* Task prompt
Would you reproduce exactly the lines below from the one holding "hfov_deg: 60.0" through the one holding "f_number: 6.6", inclusive, and no others?

(Records drawn from a dataset)
====
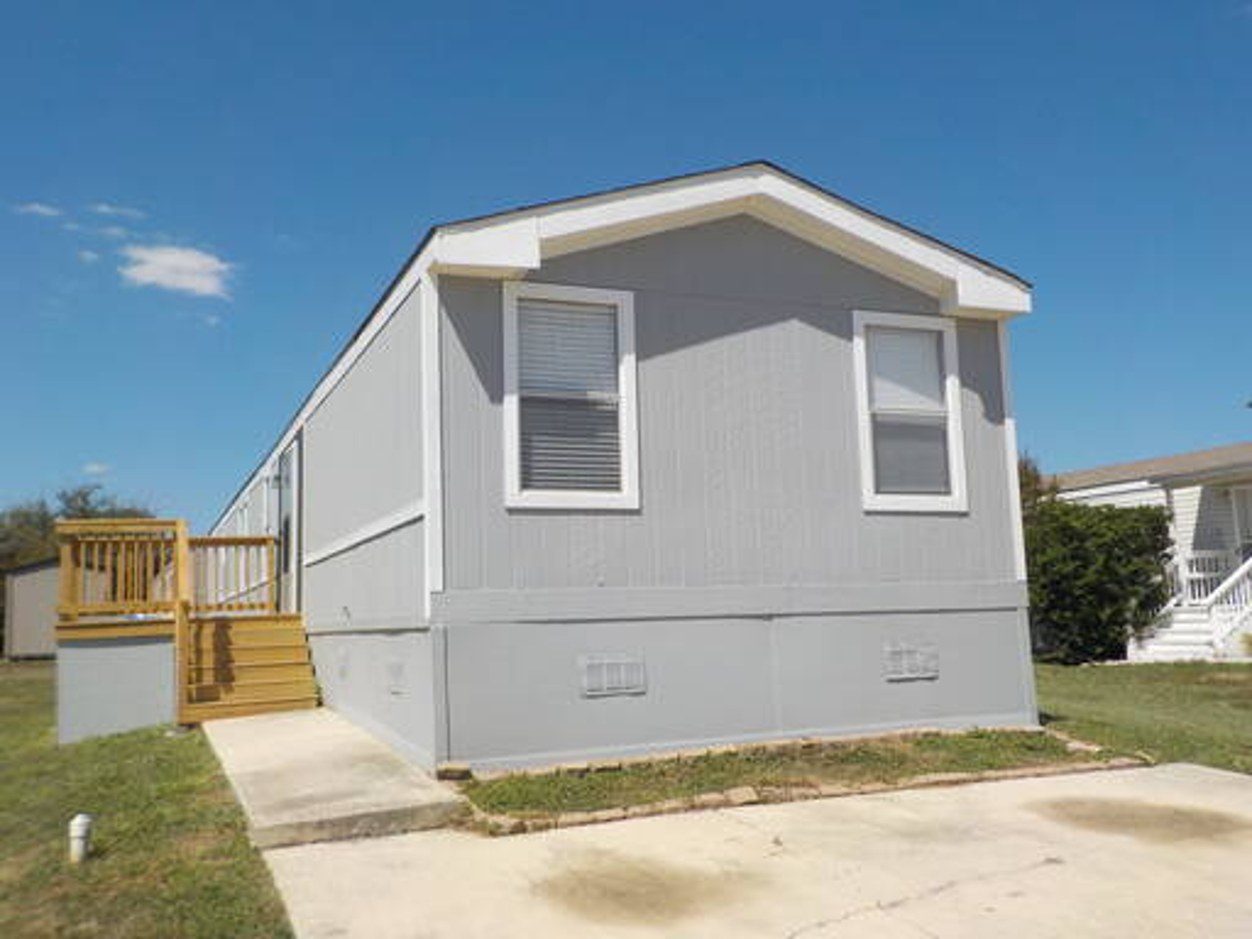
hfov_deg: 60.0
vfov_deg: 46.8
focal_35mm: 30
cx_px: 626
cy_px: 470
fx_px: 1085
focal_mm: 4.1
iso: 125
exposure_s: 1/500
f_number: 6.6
====
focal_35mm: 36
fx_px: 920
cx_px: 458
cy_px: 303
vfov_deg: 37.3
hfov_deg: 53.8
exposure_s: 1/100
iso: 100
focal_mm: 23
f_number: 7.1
====
* Reply
hfov_deg: 60.0
vfov_deg: 46.8
focal_35mm: 30
cx_px: 626
cy_px: 470
fx_px: 1085
focal_mm: 4.1
iso: 125
exposure_s: 1/500
f_number: 6.6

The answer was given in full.